____ Exercise passage

- Bitterness is holding the sins of others without giving full forgiveness (Matthew 6:14-15).
- Look for the sullen, morose, depressed, unhappy, discontented, and negative appearance.
- Listen for the sharp, critical, sarcastic, biting, negative, pessimistic, self-righteous tongue.
The PROBLEM
- We have strong lusts in our hearts that freely choose bitterness and fighting over love and peace (James 4:1,5).
- Bitterness grows. It does not stay the same. It is destroyed or it destroys (Heb 12:14-16).
- Marriages are destroyed by this enemy, as spouses allow seeds of bitterness to grow.
- Marriage is a personal and intimate relationship where we see the other’s faults.
- Marriage is a power relationship where proper leadership/submission is essential.
- Marriage is a cooperative relationship where spouses must cooperate willingly.
- Parents and children often have bitterness between them from intimacy and authority.
- Church brothers and sisters are brought together by the work of God and may be difficult.
- Authority is often involved in bitterness, because of the difficulty of submitting while harboring bitterness and the difficulty of ruling kindly and fairly while harboring it.
- Physical, mental, emotional, and other illnesses can result from bitterness (Prov 14:30).
- Anger and wrath are cruel, but no man is able to stand before envy (Proverbs 27:4).
- Bitterness holds faults in memory for an opportunity to unleash them all at once in anger.
- Bitterness leads hearts to look for and rejoice in further faults in its object of scorn.
- Bitterness takes pleasure in remembering faults to justify its hatred, scorn, and rebellion.
- Holding hatred and enmity toward others breaks the sixth commandment (Mat 5:21-22).
The EXAMPLES
- Joseph’s brethren were bitter against Joseph with sibling jealousy (Genesis 37:1-4,18-35).
- Ahab was bitter against Naboth for not selling his God-given inheritance (I Kgs 21:1-7).
- Absalom was bitter against Amnon for what he had done to Tamar (II Samuel 13:20-29).
- Jonah was bitter against the Ninevites likely for nationalistic envy (Jonah 1:1-3; 4:1-4).
- Herodias was bitter against John the Baptist for condemning her adultery (Mark 6:19).
- Philemon was bitter against Onesimus for running from his service (Philemon 1:10-21).
The COMMANDMENT
- God has spoken: we must replace bitterness with tenderhearted forgiveness (Ep 4:31-32).
- God has spoken: husbands must love their wives without bitterness (Colossians 3:19).
- God has spoken: we must not bear any grudges against neighbors (Leviticus 19:16-18).
- God has spoken: we cannot bear grudges against others lest we be condemned (Jas 5:9).
- God has spoken: bitterness, hatred, and anger break commandment six (Matt 5:21-22).
- God has spoken: growing in your Christian life condemns any bitterness (I Peter 2:1-3).

________

■ **The task**:
Rewrite the part of the bitterness outline that opens with the words containing "- Absalom was" and closes with "condemned (Jas 5:9).", swapping "grudges" for "resentments".

____ Record extracts

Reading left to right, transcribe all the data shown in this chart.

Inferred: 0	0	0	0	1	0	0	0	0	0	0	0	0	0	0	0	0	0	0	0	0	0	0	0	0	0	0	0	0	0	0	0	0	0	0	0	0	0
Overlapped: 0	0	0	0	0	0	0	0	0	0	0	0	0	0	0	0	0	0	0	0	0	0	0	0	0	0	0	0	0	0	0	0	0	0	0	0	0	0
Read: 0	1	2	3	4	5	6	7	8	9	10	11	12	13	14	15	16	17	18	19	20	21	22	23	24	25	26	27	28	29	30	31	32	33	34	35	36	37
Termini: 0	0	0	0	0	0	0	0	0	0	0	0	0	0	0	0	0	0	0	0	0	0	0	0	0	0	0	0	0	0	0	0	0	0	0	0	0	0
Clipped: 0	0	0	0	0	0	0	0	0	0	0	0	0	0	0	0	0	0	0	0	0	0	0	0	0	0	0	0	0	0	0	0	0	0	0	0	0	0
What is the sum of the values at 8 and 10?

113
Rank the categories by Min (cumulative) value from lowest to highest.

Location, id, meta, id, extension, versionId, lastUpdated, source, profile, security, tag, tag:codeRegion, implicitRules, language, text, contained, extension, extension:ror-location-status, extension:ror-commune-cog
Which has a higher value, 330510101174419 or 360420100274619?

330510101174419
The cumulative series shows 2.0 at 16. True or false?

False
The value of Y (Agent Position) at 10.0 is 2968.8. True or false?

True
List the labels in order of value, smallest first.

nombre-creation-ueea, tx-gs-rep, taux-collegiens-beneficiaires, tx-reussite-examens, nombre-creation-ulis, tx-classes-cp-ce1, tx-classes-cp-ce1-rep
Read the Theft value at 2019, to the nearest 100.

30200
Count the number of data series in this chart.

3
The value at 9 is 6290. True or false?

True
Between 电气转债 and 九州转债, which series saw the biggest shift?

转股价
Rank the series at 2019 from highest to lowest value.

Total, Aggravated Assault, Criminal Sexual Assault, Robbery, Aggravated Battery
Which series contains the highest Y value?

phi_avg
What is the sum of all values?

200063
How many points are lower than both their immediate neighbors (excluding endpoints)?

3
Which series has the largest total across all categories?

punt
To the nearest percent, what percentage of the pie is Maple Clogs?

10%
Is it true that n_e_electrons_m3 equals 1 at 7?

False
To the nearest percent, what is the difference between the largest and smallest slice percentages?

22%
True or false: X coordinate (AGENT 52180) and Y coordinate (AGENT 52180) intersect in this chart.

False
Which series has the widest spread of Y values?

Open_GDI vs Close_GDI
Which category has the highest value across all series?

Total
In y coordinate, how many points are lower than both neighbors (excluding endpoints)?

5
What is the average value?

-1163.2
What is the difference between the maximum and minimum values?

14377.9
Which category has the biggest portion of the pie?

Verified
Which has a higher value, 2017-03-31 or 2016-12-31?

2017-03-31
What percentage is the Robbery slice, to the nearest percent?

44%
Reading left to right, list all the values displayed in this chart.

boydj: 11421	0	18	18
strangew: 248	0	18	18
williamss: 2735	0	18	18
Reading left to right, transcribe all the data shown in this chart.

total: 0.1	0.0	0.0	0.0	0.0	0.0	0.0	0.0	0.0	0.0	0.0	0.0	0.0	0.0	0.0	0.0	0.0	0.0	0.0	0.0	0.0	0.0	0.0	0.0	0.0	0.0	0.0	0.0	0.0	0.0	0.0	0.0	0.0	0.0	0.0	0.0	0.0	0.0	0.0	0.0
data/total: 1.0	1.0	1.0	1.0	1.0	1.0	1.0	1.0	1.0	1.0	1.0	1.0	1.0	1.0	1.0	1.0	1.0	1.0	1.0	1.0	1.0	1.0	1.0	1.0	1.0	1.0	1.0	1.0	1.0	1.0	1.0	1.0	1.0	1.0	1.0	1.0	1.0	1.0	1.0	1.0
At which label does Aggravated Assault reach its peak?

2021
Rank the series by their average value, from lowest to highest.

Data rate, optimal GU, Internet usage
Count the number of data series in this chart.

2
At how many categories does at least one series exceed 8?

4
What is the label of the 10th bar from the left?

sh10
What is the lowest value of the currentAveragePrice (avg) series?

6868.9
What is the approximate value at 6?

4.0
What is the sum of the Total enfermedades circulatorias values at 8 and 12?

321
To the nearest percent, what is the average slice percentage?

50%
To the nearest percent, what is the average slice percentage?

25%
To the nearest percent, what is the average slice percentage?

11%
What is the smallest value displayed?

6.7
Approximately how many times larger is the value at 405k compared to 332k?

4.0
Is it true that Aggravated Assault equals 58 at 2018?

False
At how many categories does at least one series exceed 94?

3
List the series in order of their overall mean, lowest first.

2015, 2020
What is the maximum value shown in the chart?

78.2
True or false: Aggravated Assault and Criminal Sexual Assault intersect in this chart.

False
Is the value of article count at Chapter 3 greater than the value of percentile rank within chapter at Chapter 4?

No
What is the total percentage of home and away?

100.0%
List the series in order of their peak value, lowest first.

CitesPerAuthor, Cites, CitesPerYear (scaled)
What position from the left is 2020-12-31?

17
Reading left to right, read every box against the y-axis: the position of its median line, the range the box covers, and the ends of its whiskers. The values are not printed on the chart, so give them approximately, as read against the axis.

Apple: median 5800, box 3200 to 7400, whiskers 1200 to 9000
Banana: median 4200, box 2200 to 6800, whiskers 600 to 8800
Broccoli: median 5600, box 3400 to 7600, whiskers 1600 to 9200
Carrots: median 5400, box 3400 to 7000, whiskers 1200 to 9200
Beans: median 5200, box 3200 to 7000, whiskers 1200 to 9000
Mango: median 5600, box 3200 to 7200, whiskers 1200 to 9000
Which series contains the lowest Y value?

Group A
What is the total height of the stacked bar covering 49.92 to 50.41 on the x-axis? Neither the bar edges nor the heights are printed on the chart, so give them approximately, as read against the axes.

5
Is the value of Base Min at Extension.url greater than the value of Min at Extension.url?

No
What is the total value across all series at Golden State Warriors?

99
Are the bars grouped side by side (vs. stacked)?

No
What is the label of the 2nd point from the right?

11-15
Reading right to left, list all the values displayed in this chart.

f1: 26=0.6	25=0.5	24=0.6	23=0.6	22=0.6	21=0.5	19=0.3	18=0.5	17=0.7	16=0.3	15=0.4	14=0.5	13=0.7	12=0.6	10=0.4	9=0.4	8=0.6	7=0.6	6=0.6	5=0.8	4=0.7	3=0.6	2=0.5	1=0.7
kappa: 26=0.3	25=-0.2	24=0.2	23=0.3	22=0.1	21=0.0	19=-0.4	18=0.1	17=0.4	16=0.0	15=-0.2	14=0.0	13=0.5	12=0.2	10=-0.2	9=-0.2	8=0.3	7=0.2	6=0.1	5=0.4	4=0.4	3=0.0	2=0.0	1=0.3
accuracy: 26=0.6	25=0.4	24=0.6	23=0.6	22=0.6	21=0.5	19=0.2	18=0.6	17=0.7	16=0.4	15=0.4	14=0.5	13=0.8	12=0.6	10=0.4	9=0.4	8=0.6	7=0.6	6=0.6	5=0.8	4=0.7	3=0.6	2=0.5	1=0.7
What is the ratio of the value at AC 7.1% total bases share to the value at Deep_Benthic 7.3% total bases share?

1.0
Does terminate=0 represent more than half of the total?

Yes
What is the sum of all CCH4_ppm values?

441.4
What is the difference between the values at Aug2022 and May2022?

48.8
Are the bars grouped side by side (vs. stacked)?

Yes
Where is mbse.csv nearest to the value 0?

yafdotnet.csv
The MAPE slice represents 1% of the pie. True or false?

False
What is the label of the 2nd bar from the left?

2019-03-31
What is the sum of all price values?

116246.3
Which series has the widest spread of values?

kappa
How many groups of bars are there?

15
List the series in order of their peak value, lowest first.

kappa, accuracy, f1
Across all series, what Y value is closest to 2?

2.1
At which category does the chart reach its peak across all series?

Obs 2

________

■ **Your solution**:
- Absalom was bitter against Amnon for what he had done to Tamar (II Samuel 13:20-29).
- Jonah was bitter against the Ninevites likely for nationalistic envy (Jonah 1:1-3; 4:1-4).
- Herodias was bitter against John the Baptist for condemning her adultery (Mark 6:19).
- Philemon was bitter against Onesimus for running from his service (Philemon 1:10-21).
The COMMANDMENT
- God has spoken: we must replace bitterness with tenderhearted forgiveness (Ep 4:31-32).
- God has spoken: husbands must love their wives without bitterness (Colossians 3:19).
- God has spoken: we must not bear any resentments against neighbors (Leviticus 19:16-18).
- God has spoken: we cannot bear resentments against others lest we be condemned (Jas 5:9).